According to the study, the state of Rhode Island had the most cases of mortgage fraud through the first quarter of 2009. The state of Florida, which is also among the nation’s top foreclosure states, came in second in percentage of mortgage fraud. The rest of the top 10 list included Illinois, Georgia, Maryland, New York, Michigan, Missouri and Colorado.

The recent surge in mortgage fraud may have several causes, but the data suggests that overall tightening of lending standards is a major contributor. The credit crunch has made it more difficult for borrowers to access mortgages, which has created more desperation in the mortgage market. That desperation may have caused some borrowers to resort to fraud in order to obtain a loan.
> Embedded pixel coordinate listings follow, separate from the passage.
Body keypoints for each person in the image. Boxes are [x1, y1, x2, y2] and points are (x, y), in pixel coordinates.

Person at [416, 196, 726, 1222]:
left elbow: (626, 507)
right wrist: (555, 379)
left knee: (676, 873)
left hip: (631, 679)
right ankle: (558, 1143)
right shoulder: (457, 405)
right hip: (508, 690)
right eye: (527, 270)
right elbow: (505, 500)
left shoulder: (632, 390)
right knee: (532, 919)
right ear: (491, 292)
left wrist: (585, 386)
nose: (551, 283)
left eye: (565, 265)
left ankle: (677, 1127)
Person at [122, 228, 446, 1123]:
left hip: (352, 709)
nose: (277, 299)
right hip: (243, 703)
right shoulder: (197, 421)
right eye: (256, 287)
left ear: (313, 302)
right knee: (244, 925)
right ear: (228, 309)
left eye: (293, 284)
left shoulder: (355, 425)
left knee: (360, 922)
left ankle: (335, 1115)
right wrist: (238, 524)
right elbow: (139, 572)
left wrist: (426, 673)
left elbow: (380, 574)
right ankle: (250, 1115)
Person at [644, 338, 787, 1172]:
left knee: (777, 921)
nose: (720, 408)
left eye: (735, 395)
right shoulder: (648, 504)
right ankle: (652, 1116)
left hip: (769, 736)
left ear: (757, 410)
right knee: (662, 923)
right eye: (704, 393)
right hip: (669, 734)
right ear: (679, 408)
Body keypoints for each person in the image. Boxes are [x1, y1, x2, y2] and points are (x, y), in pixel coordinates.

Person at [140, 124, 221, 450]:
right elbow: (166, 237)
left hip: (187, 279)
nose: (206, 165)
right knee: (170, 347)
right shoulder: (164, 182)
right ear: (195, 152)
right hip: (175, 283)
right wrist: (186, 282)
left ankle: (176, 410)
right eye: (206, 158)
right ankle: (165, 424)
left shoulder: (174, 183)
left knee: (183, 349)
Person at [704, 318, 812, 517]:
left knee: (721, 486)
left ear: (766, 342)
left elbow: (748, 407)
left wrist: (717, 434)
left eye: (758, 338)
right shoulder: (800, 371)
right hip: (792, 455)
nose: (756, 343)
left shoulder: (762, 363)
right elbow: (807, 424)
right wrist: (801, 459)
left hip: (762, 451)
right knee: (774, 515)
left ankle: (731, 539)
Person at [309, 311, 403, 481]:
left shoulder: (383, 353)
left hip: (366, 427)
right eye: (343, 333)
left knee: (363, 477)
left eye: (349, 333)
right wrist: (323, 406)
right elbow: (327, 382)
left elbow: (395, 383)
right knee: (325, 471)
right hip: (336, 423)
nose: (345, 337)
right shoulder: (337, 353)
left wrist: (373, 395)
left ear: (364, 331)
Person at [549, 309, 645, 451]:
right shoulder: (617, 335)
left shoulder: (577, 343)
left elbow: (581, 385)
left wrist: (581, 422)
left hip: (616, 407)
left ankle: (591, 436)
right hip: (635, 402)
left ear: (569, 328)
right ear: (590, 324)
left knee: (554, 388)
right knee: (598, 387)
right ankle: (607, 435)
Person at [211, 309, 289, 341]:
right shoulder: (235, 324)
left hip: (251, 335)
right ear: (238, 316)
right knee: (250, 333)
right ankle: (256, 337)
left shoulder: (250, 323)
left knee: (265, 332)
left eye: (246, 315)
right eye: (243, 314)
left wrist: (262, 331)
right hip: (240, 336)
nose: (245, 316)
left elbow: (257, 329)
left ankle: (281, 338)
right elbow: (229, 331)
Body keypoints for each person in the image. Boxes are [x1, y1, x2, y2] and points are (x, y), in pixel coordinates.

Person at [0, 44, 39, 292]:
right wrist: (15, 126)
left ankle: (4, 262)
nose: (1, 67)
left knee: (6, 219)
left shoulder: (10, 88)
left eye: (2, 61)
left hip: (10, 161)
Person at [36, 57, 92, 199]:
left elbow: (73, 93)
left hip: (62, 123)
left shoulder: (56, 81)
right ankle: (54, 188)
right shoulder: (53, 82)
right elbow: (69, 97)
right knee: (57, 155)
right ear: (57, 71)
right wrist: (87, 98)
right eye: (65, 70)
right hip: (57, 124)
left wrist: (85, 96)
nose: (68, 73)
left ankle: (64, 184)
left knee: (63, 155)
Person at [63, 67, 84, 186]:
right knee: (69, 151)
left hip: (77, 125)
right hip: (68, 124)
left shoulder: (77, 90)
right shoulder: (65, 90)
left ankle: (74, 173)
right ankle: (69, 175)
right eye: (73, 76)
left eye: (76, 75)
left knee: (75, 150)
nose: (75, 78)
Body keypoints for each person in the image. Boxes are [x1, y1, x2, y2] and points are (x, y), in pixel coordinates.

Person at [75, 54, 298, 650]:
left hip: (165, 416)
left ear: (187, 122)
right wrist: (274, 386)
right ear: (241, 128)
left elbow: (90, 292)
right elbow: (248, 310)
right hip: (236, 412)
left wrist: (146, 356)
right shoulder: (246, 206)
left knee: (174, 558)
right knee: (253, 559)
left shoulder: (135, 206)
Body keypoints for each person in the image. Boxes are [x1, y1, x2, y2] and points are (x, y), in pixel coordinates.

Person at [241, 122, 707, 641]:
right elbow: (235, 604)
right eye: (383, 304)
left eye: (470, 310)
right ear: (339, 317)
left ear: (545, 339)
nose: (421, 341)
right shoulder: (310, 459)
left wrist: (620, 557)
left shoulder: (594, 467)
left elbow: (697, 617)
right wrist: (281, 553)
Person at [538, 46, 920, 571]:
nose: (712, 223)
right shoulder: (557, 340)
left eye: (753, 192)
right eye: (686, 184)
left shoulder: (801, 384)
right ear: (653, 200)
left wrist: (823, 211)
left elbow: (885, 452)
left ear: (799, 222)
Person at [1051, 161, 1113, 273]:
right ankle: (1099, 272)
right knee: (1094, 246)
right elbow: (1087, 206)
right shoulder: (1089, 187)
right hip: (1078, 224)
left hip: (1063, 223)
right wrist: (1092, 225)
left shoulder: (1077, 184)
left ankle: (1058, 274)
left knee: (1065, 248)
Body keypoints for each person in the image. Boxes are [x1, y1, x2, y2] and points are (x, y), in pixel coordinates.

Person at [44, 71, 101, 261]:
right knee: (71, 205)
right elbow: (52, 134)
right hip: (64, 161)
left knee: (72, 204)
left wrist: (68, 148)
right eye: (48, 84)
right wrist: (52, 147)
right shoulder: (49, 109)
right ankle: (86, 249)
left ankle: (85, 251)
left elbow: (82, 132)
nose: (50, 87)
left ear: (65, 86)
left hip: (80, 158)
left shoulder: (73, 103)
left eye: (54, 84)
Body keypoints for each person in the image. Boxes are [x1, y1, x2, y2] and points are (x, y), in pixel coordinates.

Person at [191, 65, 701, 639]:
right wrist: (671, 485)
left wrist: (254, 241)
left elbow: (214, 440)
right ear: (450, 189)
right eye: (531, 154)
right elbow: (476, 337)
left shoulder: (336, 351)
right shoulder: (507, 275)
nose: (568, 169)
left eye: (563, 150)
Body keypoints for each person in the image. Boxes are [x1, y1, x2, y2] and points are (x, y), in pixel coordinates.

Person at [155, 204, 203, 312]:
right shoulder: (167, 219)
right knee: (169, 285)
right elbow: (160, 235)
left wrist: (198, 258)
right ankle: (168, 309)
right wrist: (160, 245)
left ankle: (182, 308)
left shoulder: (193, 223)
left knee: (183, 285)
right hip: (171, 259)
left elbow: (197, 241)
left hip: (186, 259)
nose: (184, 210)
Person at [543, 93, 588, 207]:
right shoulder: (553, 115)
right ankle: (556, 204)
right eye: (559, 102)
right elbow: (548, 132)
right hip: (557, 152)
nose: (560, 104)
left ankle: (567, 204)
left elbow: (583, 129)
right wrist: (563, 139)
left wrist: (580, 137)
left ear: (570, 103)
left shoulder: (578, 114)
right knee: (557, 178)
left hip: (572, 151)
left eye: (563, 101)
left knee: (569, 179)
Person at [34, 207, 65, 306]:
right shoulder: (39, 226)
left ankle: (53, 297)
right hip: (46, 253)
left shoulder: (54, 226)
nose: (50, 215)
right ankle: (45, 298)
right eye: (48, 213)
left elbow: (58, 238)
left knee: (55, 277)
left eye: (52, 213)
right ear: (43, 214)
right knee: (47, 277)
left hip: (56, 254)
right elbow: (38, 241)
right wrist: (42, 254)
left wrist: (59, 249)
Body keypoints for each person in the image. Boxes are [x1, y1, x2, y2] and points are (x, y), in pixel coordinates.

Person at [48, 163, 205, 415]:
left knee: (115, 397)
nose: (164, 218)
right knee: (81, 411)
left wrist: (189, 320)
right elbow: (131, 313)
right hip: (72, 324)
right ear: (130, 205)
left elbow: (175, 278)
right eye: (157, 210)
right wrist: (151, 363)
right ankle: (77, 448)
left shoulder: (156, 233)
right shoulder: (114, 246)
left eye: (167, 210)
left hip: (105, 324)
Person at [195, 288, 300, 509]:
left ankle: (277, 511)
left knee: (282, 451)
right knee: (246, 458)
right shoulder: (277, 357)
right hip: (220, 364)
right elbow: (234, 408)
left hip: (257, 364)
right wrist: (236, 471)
The number one type of fraud according to MARI is mortgage application fraud. In 2008, application fraud accounted for 61% of reported incidents. This type of fraud involves falsification of income and other important information when applying for a loan. The second most common type of mortgage fraud involved supplying errant tax returns and financial statements. This accounted for 28% of reported fraud incidents in 2008. This type of fraud was up 60% from the previous year.

The third most common type of mortgage fraud according to the MARI study involved overestimating appraisals. Other types included those involving employment and deposit verifications, escrow and closing costs and credit reports.

The foreclosure boom seems to have given rise to a new form of mortgage fraud, foreclosure prevention schemes. This type of fraud is used to mislead homeowners facing foreclosure into turning over the deed to their home. Their home may then be sold without their knowledge even as they pay rent to the scammer.

Additionally, the study has highlighted mortgage fraud involving identity theft from the elderly and immigrants as a new danger. As is so-called “builder bail-out,” in which scammers seek out investor funds for fraudulent development projects that are never built.

In addition to tighter lending standards, increased rates of fraud reporting may also be a significant factor in the surge of reported mortgage fraud. In the days of subprime loans, which included exotic mortgage products like “No Doc” mortgages, lenders would often take the word of the borrower for loan approval. Now that the subprime market has collapsed, lenders are much more diligent about verifying the information provided on mortgage applications. Consequently, more instances of mortgage fraud are being discovered.

The MARI study was created for the Mortgage Banker’s Association and the findings were presented at their annual mortgage fraud conference. In the near future, the group plans to lobby the federal government to set aside funds that will help directly combat mortgage fraud.